La sirène traverse les mythes et les territoires en changeant de forme, mais elle est toujours porteuse d’un pouvoir subversif. Ailée dans la Grèce antique, elle chante la perte des marins. Déchirée dans le Grand Nord, la figure de Sedna devient la mère des profondeurs après avoir été trahie par les siens. En Scandinavie, les huldras, sortes de sirènes des forêts, séduisent sous des traits féminins, mais leurs queues de vache révèlent leur altérité. Dans les légendes médiévales et scandinaves, les sirènes prennent la forme que nous retrouvons encore à ce jour : mi-femmes mi-poissons, elles voguent jusque dans le golfe du Saint-Laurent.
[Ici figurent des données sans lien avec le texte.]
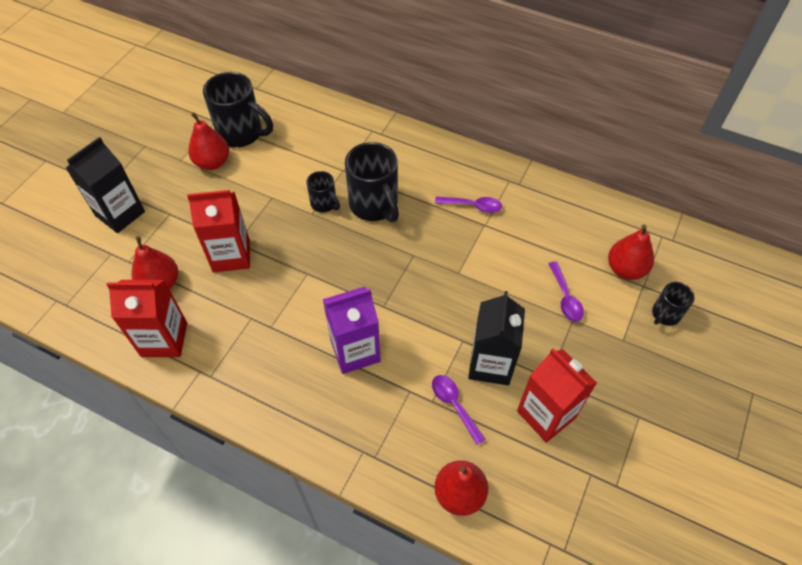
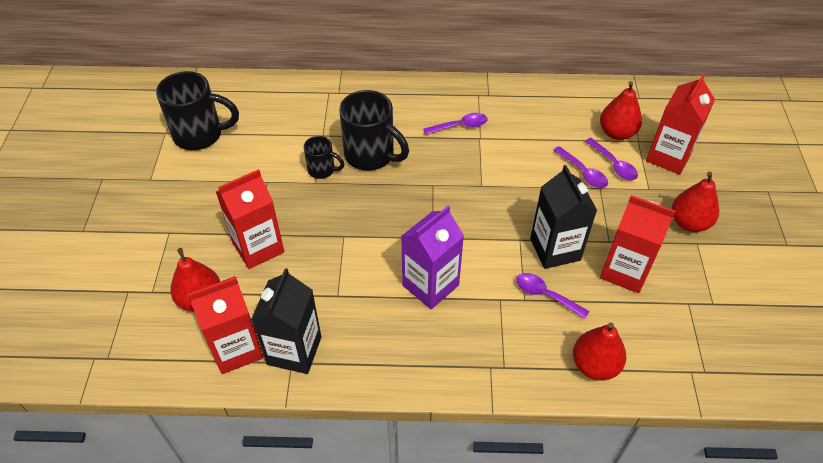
camera: 25 degrees left, 5 degrees down
(120, 214) = (115, 251): black carton -> black carton (294, 350)
(212, 162) = (186, 171): red pear -> red pear (689, 222)
(602, 301) = (613, 164): none -> purple spoon
(665, 314) = (668, 157): black mug -> red carton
On raconte même qu’un groupe d’entre elles se serait aventuré en Gaspésie. Certaines erreraient désormais entre les Îles-de-la-Madeleine et l’île d’Anticosti. À travers ces récits se retrouve la figure d’une féminité indomptée, souvent redoutée, parfois punie — toujours forte et résiliente.
Dans la continuité de ses préoccupations artistiques, Fanny Mesnard lie ces légendes et représente la sirène par des voix contemporaines qui l’érigent en un symbole de puissance, d’insoumission, et de renaissance. Au cœur de sa démarche, une idée essentielle : celle du soin — prendre soin de soi, des autres et du vivant. À travers une esthétique onirique et sensible, elle cherche à réenchanter les gestes simples — manger, marcher, nager, dormir, rêver — en créant des œuvres où la nature et le sentiment d’« être ensemble » se fondent l’un dans l’autre. Il s’agit d’une invitation à apprivoiser le monde sauvage pour s’en faire des refuges de douceur, apaisants et ouverts à stimuler l’imaginaire de chacun.